**Directive**
The line with "Hochschulen" and each line following it, up to the final line of the data, should be set down exactly; pictures stay out.

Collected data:
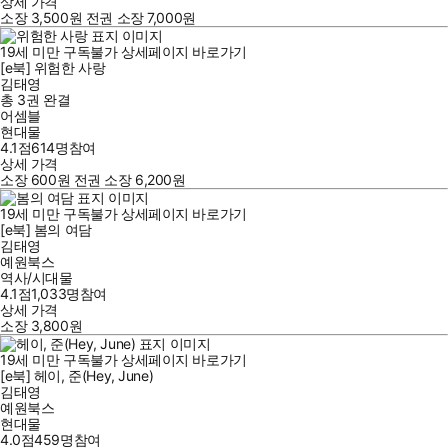
상세 가격
소장
3,500
원
전권 소장
7,000
원
19세 미만 구독불가
상세페이지 바로가기
[e북] 위험한 사랑
김태영
총 3권
완결
어셈블
현대물
4.1점
614
명
참여
상세 가격
소장
600
원
전권 소장
6,200
원
19세 미만 구독불가
상세페이지 바로가기
[e북] 봄의 여담
김태영
예원북스
역사/시대물
4.1점
1,033
명
참여
상세 가격
소장
3,800
원
19세 미만 구독불가
상세페이지 바로가기
[e북] 헤이, 준(Hey, June)
김태영
예원북스
현대물
4.0점
459
명
참여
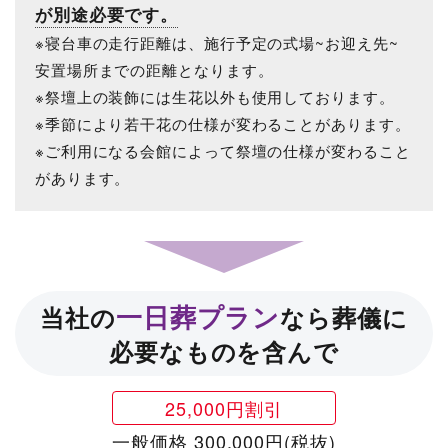
が別途必要です。
※寝台車の走行距離は、施行予定の式場~お迎え先~
安置場所までの距離となります。
※祭壇上の装飾には生花以外も使用しております。
※季節により若干花の仕様が変わることがあります。
※ご利用になる会館によって祭壇の仕様が変わること
があります。
一日葬プラン
当社の
なら葬儀に
必要なものを含んで
25,000円割引
一般価格 300,000円(税抜)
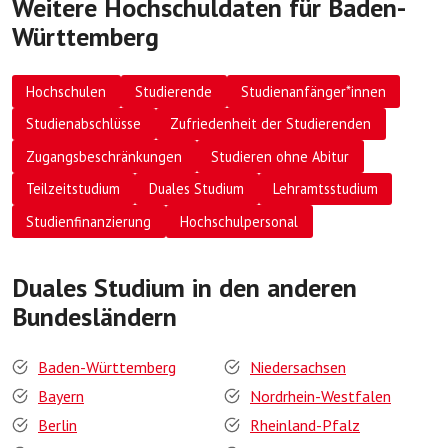
Weitere Hochschuldaten für Baden-
Württemberg
Hochschulen
Studierende
Studienanfänger*innen
Studienabschlüsse
Zufriedenheit der Studierenden
Zugangsbeschränkungen
Studieren ohne Abitur
Teilzeitstudium
Duales Studium
Lehramtsstudium
Studienfinanzierung
Hochschulpersonal
Duales Studium in den anderen
Bundesländern
Baden-Württemberg
Niedersachsen
Bayern
Nordrhein-Westfalen
Berlin
Rheinland-Pfalz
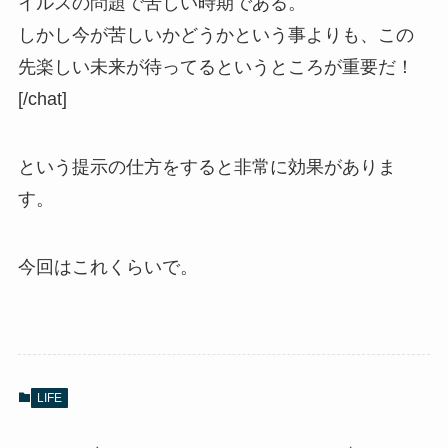
イルスの問題で苦しい時期である。
しかし今が苦しいかどうかという事よりも、この
先楽しい未来が待ってるというところが重要だ！
[/chat]
という提示の仕方をすると非常に効果がありま
す。
今回はこれくらいで。
LIFE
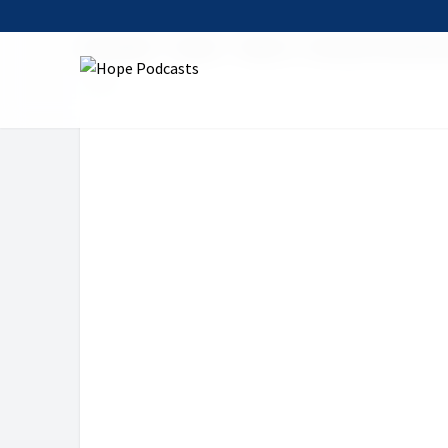
Startseite
Serien
faktor c - Christen in der Wirt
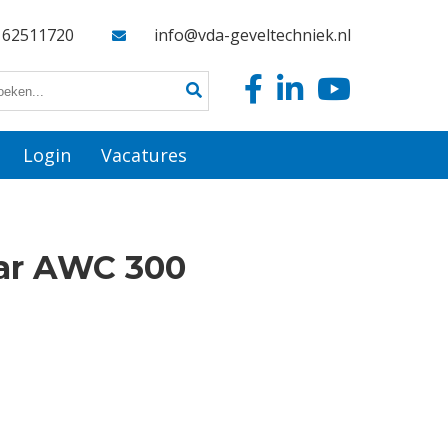
162511720
info@vda-geveltechniek.nl
Login
Vacatures
aar AWC 300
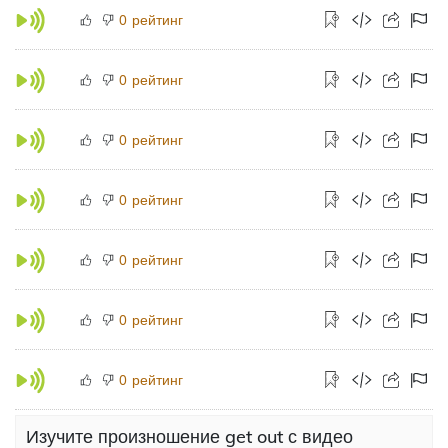
рейтинг
0
рейтинг
0
рейтинг
0
рейтинг
0
рейтинг
0
рейтинг
0
рейтинг
0
Изучите произношение get out с видео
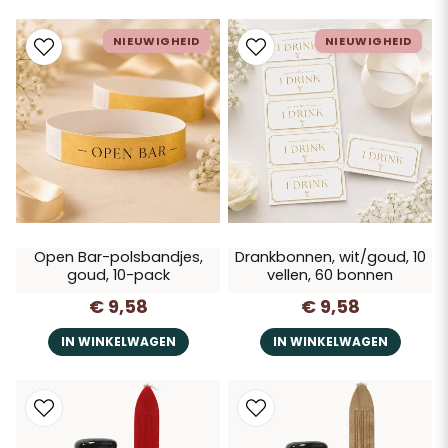
NIEUWIGHEID
NIEUWIGHEID
Open Bar-polsbandjes,
Drankbonnen, wit/goud, 10
goud, 10-pack
vellen, 60 bonnen
€ 9,58
€ 9,58
IN WINKELWAGEN
IN WINKELWAGEN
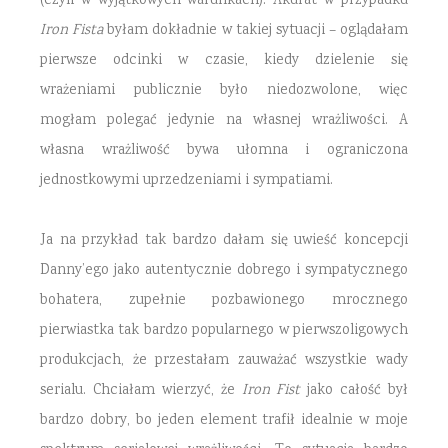
(czyli w wyjątkowych warunkach). Akurat w przypadku
Iron Fista
byłam dokładnie w takiej sytuacji – oglądałam
pierwsze odcinki w czasie, kiedy dzielenie się
wrażeniami publicznie było niedozwolone, więc
mogłam polegać jedynie na własnej wrażliwości. A
własna wrażliwość bywa ułomna i ograniczona
jednostkowymi uprzedzeniami i sympatiami.
Ja na przykład tak bardzo dałam się uwieść koncepcji
Danny’ego jako autentycznie dobrego i sympatycznego
bohatera, zupełnie pozbawionego mrocznego
pierwiastka tak bardzo popularnego w pierwszoligowych
produkcjach, że przestałam zauważać wszystkie wady
serialu. Chciałam wierzyć, że
Iron Fist
jako całość był
bardzo dobry, bo jeden element trafił idealnie w moje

**Completed task**
Hochschulen
Studierende
Studienanfänger*innen
Studienabschlüsse
Zufriedenheit der Studierenden
Zugangsbeschränkungen
Studieren ohne Abitur
Teilzeitstudium
Duales Studium
Lehramtsstudium
Studienfinanzierung
Hochschulpersonal
Duales Studium in den anderen
Bundesländern
Baden-Württemberg
Niedersachsen
Bayern
Nordrhein-Westfalen
Berlin
Rheinland-Pfalz
イルスの問題で苦しい時期である。
しかし今が苦しいかどうかという事よりも、この
先楽しい未来が待ってるというところが重要だ！
[/chat]
という提示の仕方をすると非常に効果がありま
す。
今回はこれくらいで。
LIFE
Startseite
Serien
faktor c - Christen in der Wirt
162511720
info@vda-geveltechniek.nl
Login
Vacatures
aar AWC 300
рейтинг
0
рейтинг
0
рейтинг
0
рейтинг
0
рейтинг
0
рейтинг
0
рейтинг
0
Изучите произношение get out с видео
NIEUWIGHEID
NIEUWIGHEID
Open Bar-polsbandjes,
Drankbonnen, wit/goud, 10
goud, 10-pack
vellen, 60 bonnen
€ 9,58
€ 9,58
IN WINKELWAGEN
IN WINKELWAGEN
(czyli w wyjątkowych warunkach). Akurat w przypadku
Iron Fista
byłam dokładnie w takiej sytuacji – oglądałam
pierwsze odcinki w czasie, kiedy dzielenie się
wrażeniami publicznie było niedozwolone, więc
mogłam polegać jedynie na własnej wrażliwości. A
własna wrażliwość bywa ułomna i ograniczona
jednostkowymi uprzedzeniami i sympatiami.
Ja na przykład tak bardzo dałam się uwieść koncepcji
Danny’ego jako autentycznie dobrego i sympatycznego
bohatera, zupełnie pozbawionego mrocznego
pierwiastka tak bardzo popularnego w pierwszoligowych
produkcjach, że przestałam zauważać wszystkie wady
serialu. Chciałam wierzyć, że
Iron Fist
jako całość był
bardzo dobry, bo jeden element trafił idealnie w moje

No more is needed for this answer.